[[ RECORD SET, beginning ]]
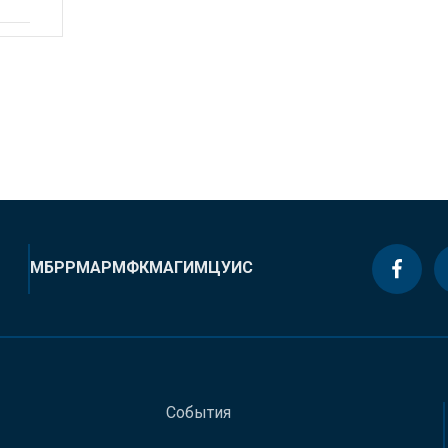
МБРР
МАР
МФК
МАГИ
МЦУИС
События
[[ RECORD SET, end ]]
[[ RECORD SET, beginning ]]
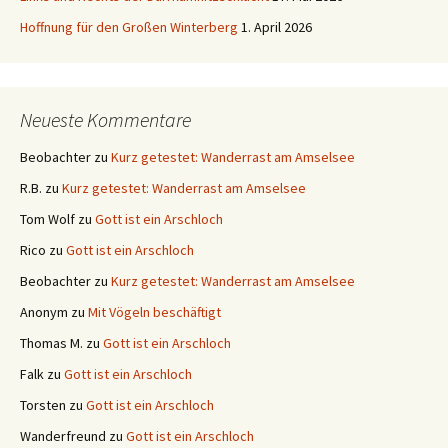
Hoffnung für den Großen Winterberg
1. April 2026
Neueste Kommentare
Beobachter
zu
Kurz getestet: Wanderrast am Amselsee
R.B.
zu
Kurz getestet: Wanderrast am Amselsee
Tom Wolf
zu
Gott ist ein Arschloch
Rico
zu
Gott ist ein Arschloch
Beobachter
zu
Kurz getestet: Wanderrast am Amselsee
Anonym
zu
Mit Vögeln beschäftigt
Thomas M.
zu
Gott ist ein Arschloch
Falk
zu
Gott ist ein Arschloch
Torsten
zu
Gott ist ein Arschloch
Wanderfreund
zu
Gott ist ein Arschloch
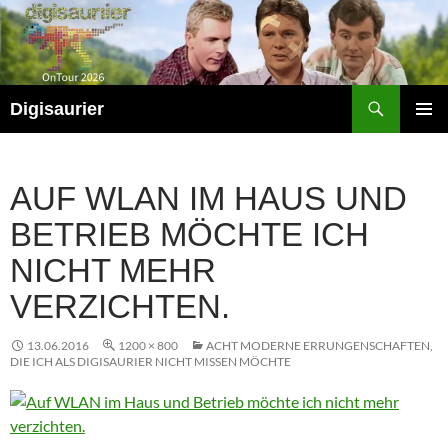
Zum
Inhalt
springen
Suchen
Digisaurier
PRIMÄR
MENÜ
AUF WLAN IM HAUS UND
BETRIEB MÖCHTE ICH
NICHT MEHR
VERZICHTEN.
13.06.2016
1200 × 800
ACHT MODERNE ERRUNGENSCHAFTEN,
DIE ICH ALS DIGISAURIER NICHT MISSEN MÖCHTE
[[ RECORD SET, end ]]
[[ RECORD SET, beginning ]]
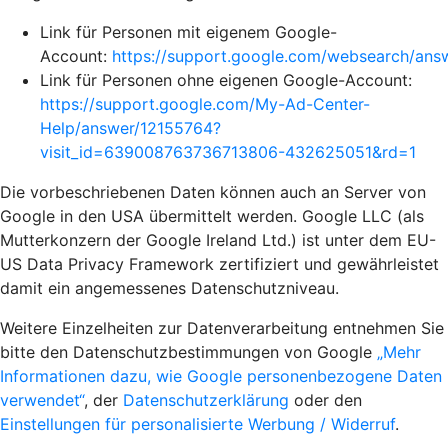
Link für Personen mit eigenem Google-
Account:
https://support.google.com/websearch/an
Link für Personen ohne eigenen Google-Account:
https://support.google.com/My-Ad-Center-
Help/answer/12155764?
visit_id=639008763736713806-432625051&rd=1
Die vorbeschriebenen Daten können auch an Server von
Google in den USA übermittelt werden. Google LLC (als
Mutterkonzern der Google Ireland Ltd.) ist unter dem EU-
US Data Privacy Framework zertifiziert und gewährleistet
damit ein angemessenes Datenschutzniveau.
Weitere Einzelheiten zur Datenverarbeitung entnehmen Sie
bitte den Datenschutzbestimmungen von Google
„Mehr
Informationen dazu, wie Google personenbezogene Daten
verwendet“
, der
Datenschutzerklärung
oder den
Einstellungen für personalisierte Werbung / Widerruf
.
[[ RECORD SET, end ]]
WHAT IS REQUIRED: From the entries above, copy out each line that contains the string "support".

SOLUTION FOR THIS PROBLEM:
https://support.google.com/websearch/an
https://support.google.com/My-Ad-Center-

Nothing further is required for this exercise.